_Required work_
With the records below as input, work out how many lines include the word "might". Give only the number.

Provided material: Begin

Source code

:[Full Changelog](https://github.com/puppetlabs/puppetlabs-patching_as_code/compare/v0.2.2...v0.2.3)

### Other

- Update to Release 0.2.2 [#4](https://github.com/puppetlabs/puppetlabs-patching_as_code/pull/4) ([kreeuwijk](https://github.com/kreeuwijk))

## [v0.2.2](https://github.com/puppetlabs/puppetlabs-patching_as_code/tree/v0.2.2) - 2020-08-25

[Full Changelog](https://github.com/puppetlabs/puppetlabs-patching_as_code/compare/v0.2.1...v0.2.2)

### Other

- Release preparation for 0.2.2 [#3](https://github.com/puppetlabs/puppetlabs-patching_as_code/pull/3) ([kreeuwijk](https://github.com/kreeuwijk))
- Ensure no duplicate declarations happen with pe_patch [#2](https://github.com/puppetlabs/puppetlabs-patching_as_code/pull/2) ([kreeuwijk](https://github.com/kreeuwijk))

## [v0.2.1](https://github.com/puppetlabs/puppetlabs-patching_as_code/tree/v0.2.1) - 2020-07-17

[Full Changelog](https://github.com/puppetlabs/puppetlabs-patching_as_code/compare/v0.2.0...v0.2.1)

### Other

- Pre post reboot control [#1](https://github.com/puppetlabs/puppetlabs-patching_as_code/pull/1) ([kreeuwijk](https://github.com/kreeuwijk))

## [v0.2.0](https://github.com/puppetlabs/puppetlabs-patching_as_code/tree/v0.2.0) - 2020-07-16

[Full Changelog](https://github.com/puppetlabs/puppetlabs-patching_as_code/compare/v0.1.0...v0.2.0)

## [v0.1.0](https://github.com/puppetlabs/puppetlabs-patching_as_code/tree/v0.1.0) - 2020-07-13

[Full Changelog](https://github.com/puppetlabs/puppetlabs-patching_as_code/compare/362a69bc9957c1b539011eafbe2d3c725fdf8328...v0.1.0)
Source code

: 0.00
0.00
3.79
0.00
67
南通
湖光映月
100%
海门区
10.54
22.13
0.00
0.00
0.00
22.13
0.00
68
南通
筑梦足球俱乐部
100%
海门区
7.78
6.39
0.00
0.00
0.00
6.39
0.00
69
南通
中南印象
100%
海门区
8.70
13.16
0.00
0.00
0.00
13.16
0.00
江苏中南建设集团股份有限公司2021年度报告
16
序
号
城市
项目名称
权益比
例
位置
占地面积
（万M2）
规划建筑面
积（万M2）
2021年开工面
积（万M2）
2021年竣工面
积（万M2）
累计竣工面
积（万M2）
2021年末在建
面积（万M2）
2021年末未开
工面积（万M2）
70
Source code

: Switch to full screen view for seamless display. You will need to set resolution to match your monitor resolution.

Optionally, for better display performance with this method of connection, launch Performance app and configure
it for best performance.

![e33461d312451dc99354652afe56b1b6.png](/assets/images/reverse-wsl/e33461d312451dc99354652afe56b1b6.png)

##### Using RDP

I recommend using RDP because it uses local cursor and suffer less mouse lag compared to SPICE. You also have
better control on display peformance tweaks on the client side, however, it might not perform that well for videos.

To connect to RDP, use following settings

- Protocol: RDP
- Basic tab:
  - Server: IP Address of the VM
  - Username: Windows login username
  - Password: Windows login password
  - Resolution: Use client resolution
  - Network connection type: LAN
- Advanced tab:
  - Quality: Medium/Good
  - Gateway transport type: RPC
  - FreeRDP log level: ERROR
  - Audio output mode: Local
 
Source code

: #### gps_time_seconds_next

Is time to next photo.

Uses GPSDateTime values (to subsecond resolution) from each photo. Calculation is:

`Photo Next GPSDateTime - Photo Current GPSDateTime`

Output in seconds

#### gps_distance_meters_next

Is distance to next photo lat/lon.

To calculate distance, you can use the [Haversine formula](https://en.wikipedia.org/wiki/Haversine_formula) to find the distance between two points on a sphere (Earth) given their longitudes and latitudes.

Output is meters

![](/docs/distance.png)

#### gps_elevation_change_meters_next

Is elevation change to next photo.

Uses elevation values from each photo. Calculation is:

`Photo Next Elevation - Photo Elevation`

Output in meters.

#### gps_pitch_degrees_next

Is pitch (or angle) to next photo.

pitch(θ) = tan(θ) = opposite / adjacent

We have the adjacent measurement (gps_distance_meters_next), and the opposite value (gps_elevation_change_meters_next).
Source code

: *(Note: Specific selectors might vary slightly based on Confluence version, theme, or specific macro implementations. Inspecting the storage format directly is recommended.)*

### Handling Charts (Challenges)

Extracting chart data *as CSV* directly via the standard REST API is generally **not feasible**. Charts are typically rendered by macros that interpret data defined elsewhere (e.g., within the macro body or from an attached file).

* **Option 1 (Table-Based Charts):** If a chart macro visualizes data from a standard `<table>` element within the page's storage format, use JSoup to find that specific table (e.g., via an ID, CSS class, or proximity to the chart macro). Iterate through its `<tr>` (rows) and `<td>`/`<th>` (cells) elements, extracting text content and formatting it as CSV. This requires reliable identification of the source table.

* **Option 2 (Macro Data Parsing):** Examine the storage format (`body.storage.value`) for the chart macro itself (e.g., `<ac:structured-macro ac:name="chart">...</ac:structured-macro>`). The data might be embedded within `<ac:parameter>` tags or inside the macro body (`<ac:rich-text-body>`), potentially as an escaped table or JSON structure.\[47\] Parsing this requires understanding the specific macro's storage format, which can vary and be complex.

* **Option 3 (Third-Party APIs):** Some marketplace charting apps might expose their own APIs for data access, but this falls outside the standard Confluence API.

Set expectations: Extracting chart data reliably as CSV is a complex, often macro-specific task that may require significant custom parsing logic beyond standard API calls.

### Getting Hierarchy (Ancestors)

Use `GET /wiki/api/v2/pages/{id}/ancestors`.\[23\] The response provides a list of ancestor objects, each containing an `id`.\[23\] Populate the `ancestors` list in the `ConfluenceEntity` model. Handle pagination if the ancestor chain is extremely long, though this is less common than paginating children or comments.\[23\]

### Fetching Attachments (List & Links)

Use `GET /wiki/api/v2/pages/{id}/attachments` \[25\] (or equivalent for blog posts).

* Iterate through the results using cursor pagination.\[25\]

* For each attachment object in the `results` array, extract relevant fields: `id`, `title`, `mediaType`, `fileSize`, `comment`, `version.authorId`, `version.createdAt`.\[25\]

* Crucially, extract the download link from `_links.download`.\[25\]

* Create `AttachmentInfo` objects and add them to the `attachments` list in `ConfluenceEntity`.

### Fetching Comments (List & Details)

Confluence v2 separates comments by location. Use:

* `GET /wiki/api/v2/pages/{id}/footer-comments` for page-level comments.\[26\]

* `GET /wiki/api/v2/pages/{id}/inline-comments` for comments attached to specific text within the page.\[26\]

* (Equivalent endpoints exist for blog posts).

Provided material: End

_Answer box_
4